Jesús J. Castañeda Nevárez – jjcastaneda55@nullgmail.com

Enmedio de una contienda electoral de las que nunca han sido totalmente ajenos, un grupo de empresarios movió sus fichas con la frialdad de quienes están acostumbrados a la toma de decisiones en las que va implícito el factor riesgo, pero con la confianza de que su movimiento ocasionaría una turbulencia emocional en su contrincante y sus siguientes acciones pudieran representar su derrota.

Jugadas antes habían sido sorprendidos con un jaque al rey por la posible cancelación del proyecto del NAICM lo que motivó la intervención urgente de uno de los principales inversionistas, generando un efecto inesperado porque despertó a todos los espectadores que habían estado indiferentes y que descubrieron que una de las principales fuentes de financiamiento provenía de sus Afores.

La ficha amenazante retrocedió un poco pero no se movió de la zona y el riesgo latente continuó, por eso entraron refuerzos del CMN (Consejo Mexicano de Negocios) quienes al parecer (5 de ellos) se reunieron con otro candidato para un posible plan “B” para hacer frente al puntero en la contienda.

La reacción brotó desde las vísceras de éste último en una descalificación a los hombres de negocios a quienes acusó de ser “los responsables de la tragedia nacional y de no querer que haya un cambio de régimen”.

El conflicto de 1 vs 5 se etiquetó como el de 1 contra toda la IP del país y la defensa se hizo desde el CCE con la participación de 400 organizaciones empresariales, quienes hicieron un llamado a la unidad, manifestando su rechazo a la división y asegurando que los empresarios no son los causantes del problema, sino de la solución. Y esa resulta ser la única verdad de todo éste rollo.

Porque el papel que representa la empresa frente a la sociedad como una organización dedicada a actividades industriales, mercantiles o de prestación de servicios con fines lucrativos en un vínculo indisoluble con la sociedad en la que se desarrolla, porque constituye junto con ella un círculo virtuoso en el que tiene un papel importante, pues es la empresa la célula que genera riqueza y la redistribuye a través del empleo y el pago de sus impuestos se traduce en gobernanza y gobernabilidad.

La empresa, además de ser una célula económica, es una célula social. Está formada por personas y para personas. Está insertada en la sociedad a la que sirve y no puede permanecer ajena a ella.

Pero el asunto relevante es que el 99% de todas las unidades económicas del país están en el rango de la Micro, Pequeña y Mediana Empresa (MiPyme), en donde se generan 8 de cada 10 empleos con una contribución muy importante en la contención del tejido social.

La mayor parte de ellas dentro del sector terciario (comercio y servicio) y como resulta muy fácil suponer, ésta empresas no forman parte del CMN, donde el puñado de empresarios que lo conforman son de avión, mientras que todos los demás somos de vocho.
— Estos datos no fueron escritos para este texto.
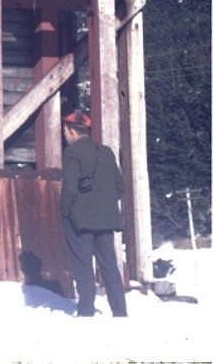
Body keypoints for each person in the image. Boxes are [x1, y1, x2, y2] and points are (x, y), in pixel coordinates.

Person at [59, 110, 128, 317]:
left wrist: (65, 212)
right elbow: (120, 187)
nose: (64, 135)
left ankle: (86, 311)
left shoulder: (71, 153)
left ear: (71, 131)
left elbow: (70, 188)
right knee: (110, 267)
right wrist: (103, 204)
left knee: (83, 265)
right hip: (106, 220)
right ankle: (120, 312)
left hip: (80, 220)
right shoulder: (106, 152)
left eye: (65, 130)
Pero para el pleito si fuimos todos convidados como iguales. (aplausos)

Que importante será que la empresa sea tomada en cuenta y su valor sea estimado por los gobernantes, así sea un proyecto de emprendedor, una micro empresa familiar o una Pyme. Todas representan la fortaleza económica del país y merecen ser respetadas.

Maltratar a las empresas en éste país es cerrar las puertas del empleo y con ello abrir más las puertas de la inseguridad por el automático crecimiento de las actividades delictivas ocurridas por necesidad.

Y el mal trato incluye la sobre carga fiscal y administrativa, la falta de oportunidades de competencia y participación en las compras gubernamentales que se consolidan y se destinan a la macro empresa; la falta de pago oportuno a los proveedores del estado; la competencia desleal en licitaciones amañadas para beneficio de los cuates del poder; y muchas otras formas negativas que inhiben la creación y crecimiento de las empresas y los beneficios que para la sociedad representan.

Y, por otro lado, invitarnos a la élite de quienes se ostentan como “cúpula empresarial” sólo para acuerpar sus reclamos y servir así a sus intereses, no resulta ser un trato digno, porque en éste caso los de arriba arrojan sus migajas y nosotros todavía se los agradecemos en una notoria falta de dignidad. Es mi pienso.